Answer with a bare number: the count of lines in the records below that have the word "bench".

:: Data supplied ::

________________________

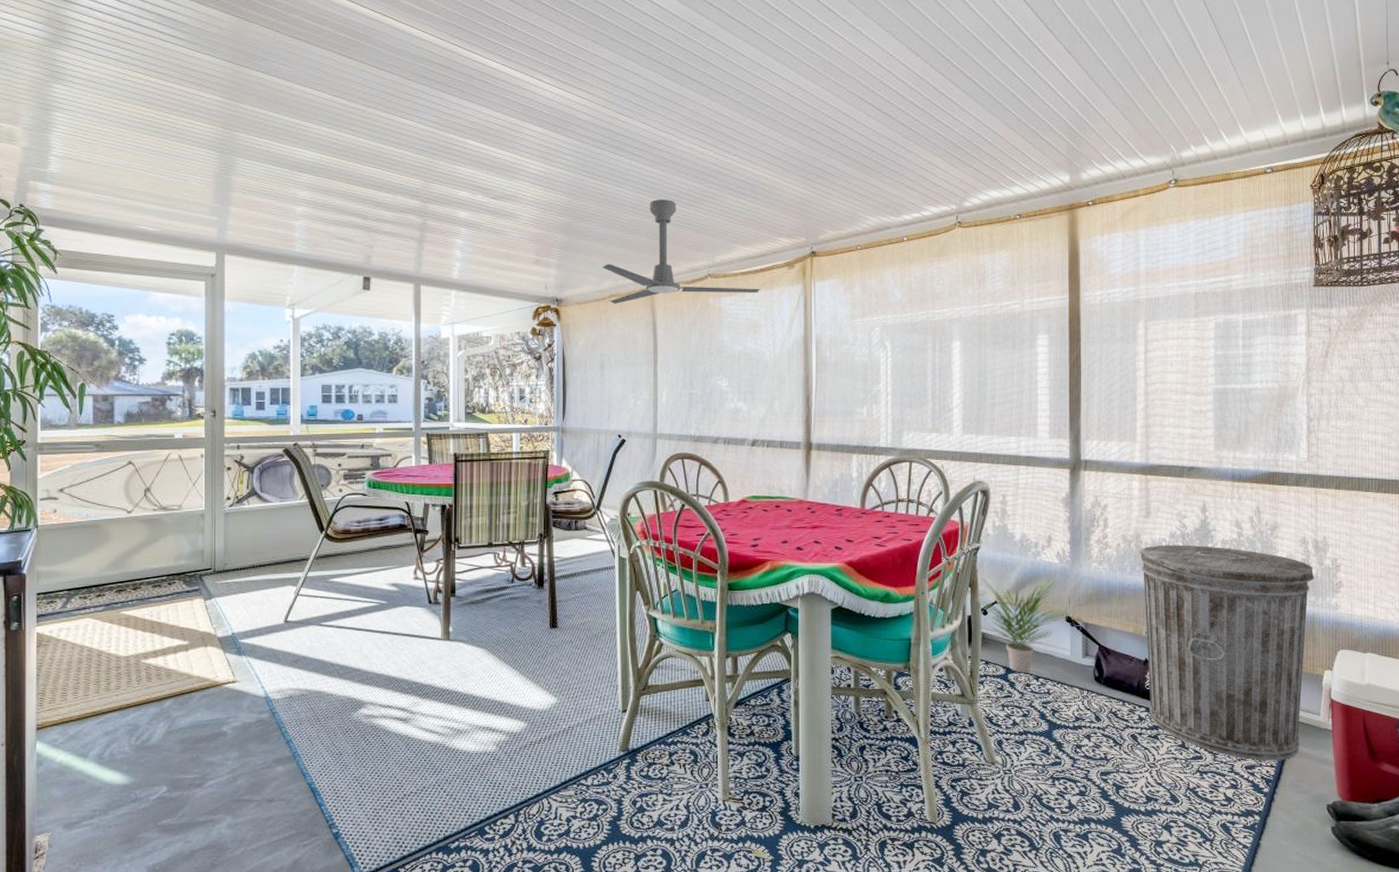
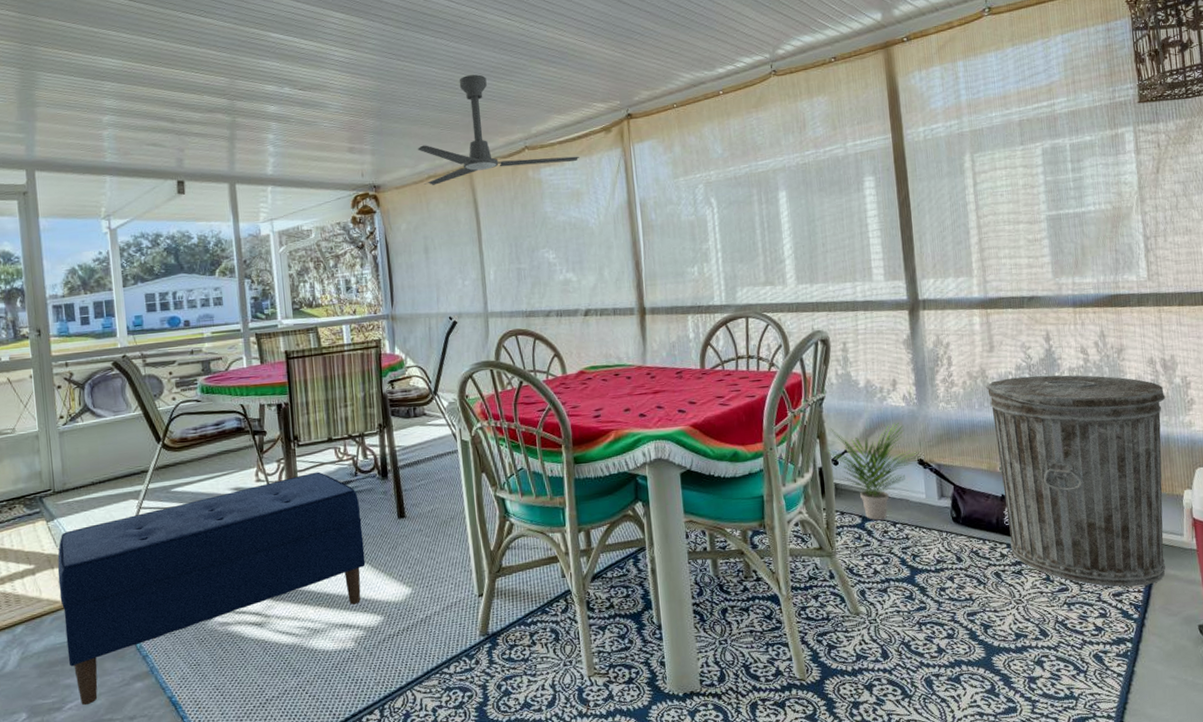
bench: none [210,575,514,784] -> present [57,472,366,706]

________________________

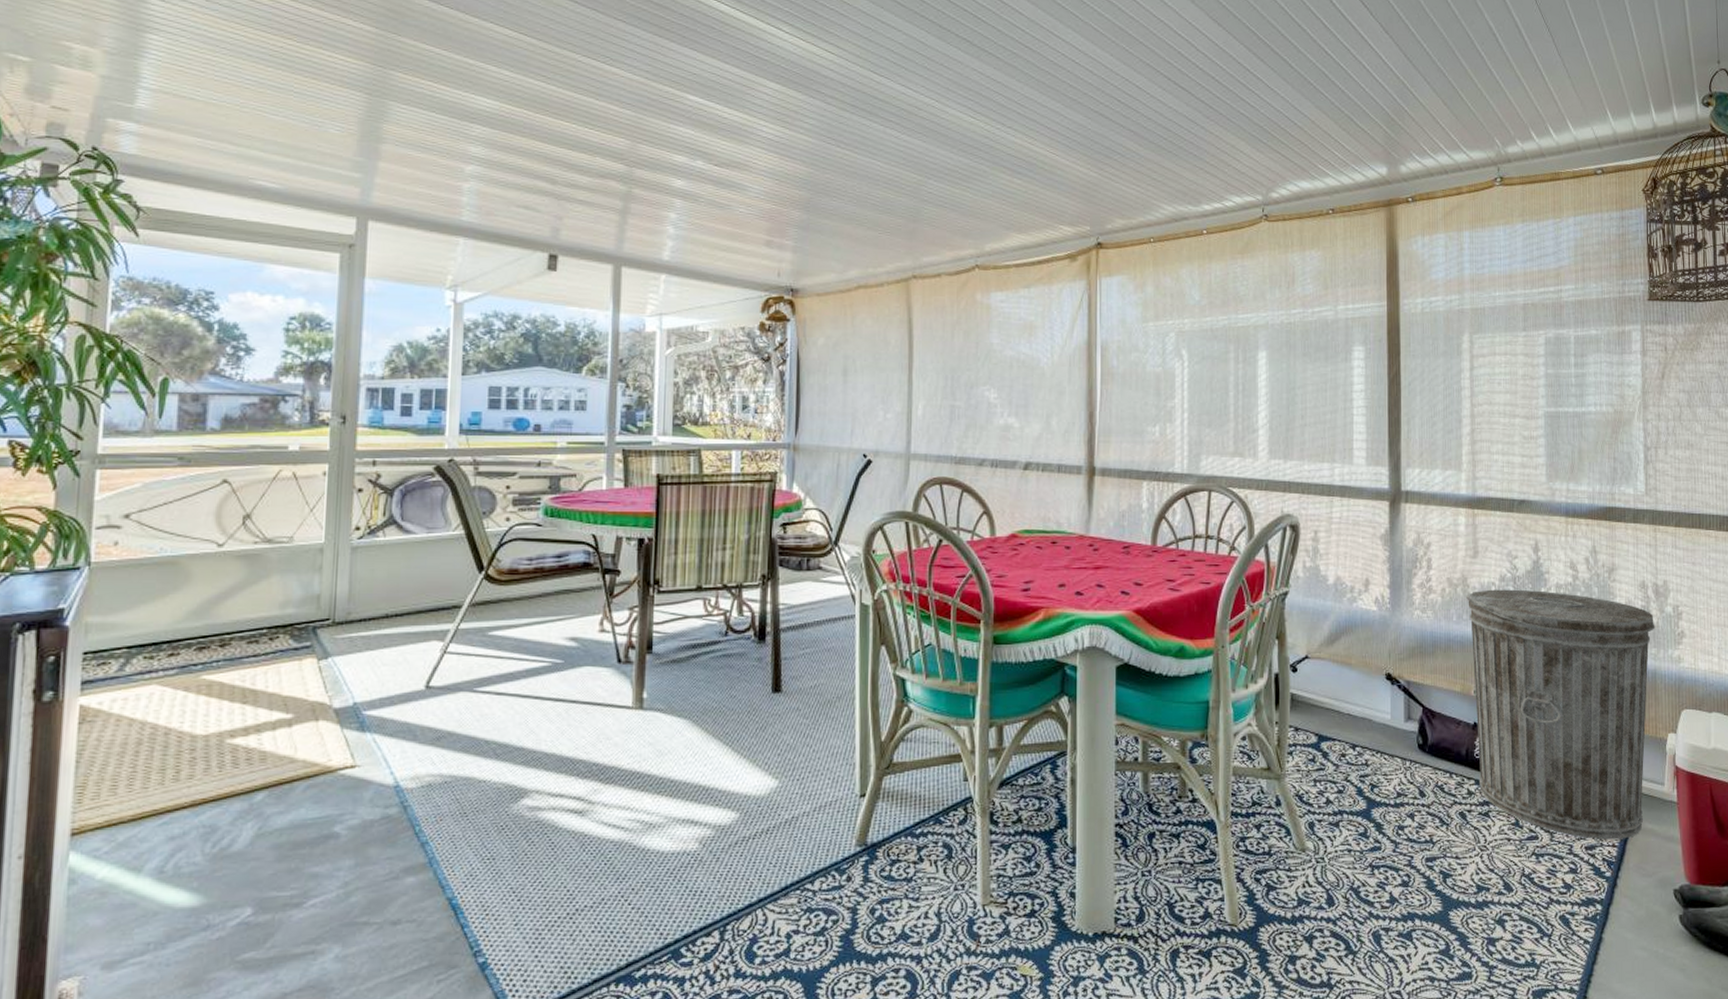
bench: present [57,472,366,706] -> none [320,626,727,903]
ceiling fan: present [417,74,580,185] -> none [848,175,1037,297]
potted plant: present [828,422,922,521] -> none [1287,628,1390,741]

________________________

:: Task response ::
2